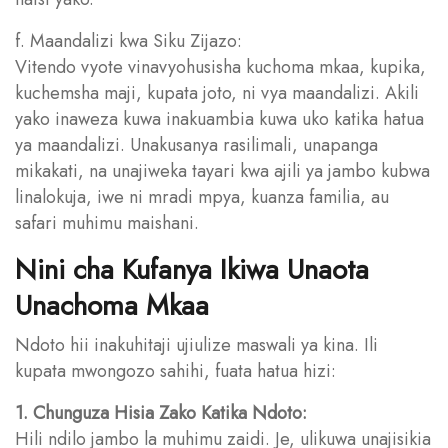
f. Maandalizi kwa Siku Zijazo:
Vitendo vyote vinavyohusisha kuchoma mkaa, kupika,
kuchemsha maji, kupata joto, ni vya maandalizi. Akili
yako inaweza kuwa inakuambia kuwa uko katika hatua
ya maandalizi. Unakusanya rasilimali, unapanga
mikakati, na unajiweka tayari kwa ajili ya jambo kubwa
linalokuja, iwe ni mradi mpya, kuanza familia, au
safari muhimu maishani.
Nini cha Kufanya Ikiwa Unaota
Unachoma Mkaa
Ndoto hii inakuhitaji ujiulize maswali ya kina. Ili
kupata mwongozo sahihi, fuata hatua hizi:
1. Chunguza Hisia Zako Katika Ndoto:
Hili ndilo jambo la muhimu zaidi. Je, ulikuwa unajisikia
######
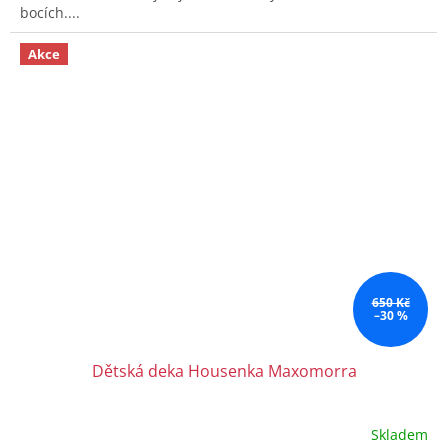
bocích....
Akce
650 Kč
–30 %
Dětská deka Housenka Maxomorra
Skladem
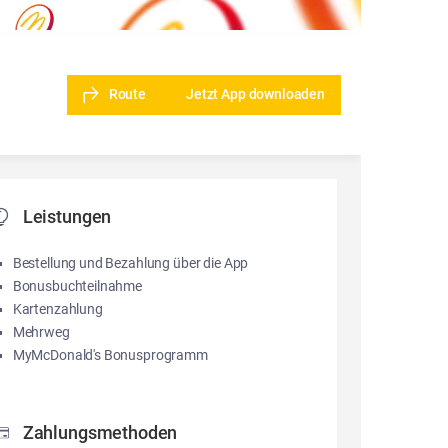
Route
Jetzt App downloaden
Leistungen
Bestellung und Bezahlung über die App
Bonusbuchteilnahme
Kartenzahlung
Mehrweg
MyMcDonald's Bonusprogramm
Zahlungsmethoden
######
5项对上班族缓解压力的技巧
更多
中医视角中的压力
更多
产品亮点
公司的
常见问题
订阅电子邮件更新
######
=== ABOUT THIS EXERCISE ===
Look for the string "kupata" in the entries above. Copy every line that has it.

=== REPLY ===
kuchemsha maji, kupata joto, ni vya maandalizi. Akili
kupata mwongozo sahihi, fuata hatua hizi:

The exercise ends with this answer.